Empresas que não estruturam uma política sólida de segurança digital ficam expostas a consequências que vão além do prejuízo financeiro imediato. A perda de confiança de clientes, parceiros e investidores pode ser irreversível.

Os pilares de uma estratégia de cibersegurança eficaz

Construir uma postura de segurança digital robusta não acontece da noite para o dia. Especialistas apontam que uma estratégia eficaz se apoia em pilares fundamentais que vão além da aquisição de ferramentas tecnológicas.

O primeiro pilar é a avaliação contínua de vulnerabilidades. Empresas precisam mapear seus pontos de exposição de forma periódica, considerando não apenas a infraestrutura de TI, mas também processos de negócio, fornecedores e comportamento dos colaboradores. A cadeia de risco é tão forte quanto seu elo mais fraco.

O segundo pilar envolve a construção de uma cultura de segurança. Isso significa que cada colaborador — do estagiário ao CEO — precisa entender seu papel na proteção dos ativos digitais da empresa. Ataques de engenharia social, como phishing e fraudes por e-mail, exploram justamente a falta de preparo humano.

O terceiro pilar é a capacidade de resposta a incidentes. Mesmo com todas as camadas de proteção, nenhuma empresa está 100% imune. Ter um plano de resposta bem definido, testado e atualizado faz a diferença entre um incidente controlado e uma crise de grandes proporções.
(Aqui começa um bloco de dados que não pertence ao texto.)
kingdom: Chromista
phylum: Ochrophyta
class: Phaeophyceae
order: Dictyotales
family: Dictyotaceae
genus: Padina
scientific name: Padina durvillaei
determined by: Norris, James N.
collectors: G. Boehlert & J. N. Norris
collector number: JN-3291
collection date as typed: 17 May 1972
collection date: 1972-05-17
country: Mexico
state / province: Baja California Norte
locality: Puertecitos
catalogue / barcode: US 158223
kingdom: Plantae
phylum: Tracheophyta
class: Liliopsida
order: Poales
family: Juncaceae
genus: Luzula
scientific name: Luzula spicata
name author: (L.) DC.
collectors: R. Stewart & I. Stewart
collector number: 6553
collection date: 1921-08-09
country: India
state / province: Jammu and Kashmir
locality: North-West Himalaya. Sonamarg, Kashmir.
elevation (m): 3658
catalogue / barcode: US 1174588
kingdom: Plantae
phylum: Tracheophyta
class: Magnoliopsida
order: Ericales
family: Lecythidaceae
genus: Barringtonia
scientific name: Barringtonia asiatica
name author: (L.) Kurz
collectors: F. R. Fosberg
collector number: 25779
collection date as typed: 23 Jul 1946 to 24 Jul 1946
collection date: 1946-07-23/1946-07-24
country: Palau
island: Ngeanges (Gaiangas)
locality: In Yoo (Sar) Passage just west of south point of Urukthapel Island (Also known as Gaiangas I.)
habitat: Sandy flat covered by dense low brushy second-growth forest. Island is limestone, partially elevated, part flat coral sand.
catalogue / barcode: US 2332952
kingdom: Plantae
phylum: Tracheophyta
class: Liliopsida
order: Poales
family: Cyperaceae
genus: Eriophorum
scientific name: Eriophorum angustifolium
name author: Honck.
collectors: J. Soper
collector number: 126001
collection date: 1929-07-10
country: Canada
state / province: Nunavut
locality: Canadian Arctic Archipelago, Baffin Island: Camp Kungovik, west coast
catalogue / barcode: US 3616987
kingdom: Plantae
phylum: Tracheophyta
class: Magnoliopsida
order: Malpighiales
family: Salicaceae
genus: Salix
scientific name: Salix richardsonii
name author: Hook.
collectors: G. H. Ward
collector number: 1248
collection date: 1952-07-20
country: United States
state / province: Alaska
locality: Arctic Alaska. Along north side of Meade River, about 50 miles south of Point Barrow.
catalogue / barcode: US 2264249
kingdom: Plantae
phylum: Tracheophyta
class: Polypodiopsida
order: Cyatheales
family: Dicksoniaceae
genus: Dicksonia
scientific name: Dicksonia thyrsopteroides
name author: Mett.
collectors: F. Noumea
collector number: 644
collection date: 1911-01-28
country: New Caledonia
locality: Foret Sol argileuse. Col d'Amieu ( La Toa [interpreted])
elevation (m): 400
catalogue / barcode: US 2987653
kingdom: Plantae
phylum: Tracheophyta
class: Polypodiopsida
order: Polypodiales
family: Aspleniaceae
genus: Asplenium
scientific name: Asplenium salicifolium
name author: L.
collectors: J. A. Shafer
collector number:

Reconhecimento institucional reforça a urgência do tema

O avanço dessa agenda tem repercutido inclusive no cenário institucional. Recentemente, João Brasio recebeu a Medalha de Honra ao Mérito no Congresso Nacional, uma distinção que reforça a importância estratégica da cibersegurança para o desenvolvimento econômico e institucional do Brasil.

Esse reconhecimento evidencia que a proteção digital já é entendida como parte fundamental da infraestrutura crítica do país — e não apenas como uma preocupação do setor privado.

Governança digital é governança empresarial

Para a comunidade ConfraBusiness, a reflexão proposta é direta: governança digital é governança empresarial. Em um ambiente de negócios onde confiança é ativo e reputação é patrimônio, investir em proteção digital não representa custo — representa estratégia de crescimento sustentável.

A cibersegurança não é mais uma escolha técnica. É uma decisão estratégica que define a resiliência, a competitividade e a longevidade das organizações no cenário atual. Empresas que compreendem isso estão não apenas mais protegidas, mas mais preparadas para crescer com solidez e segurança.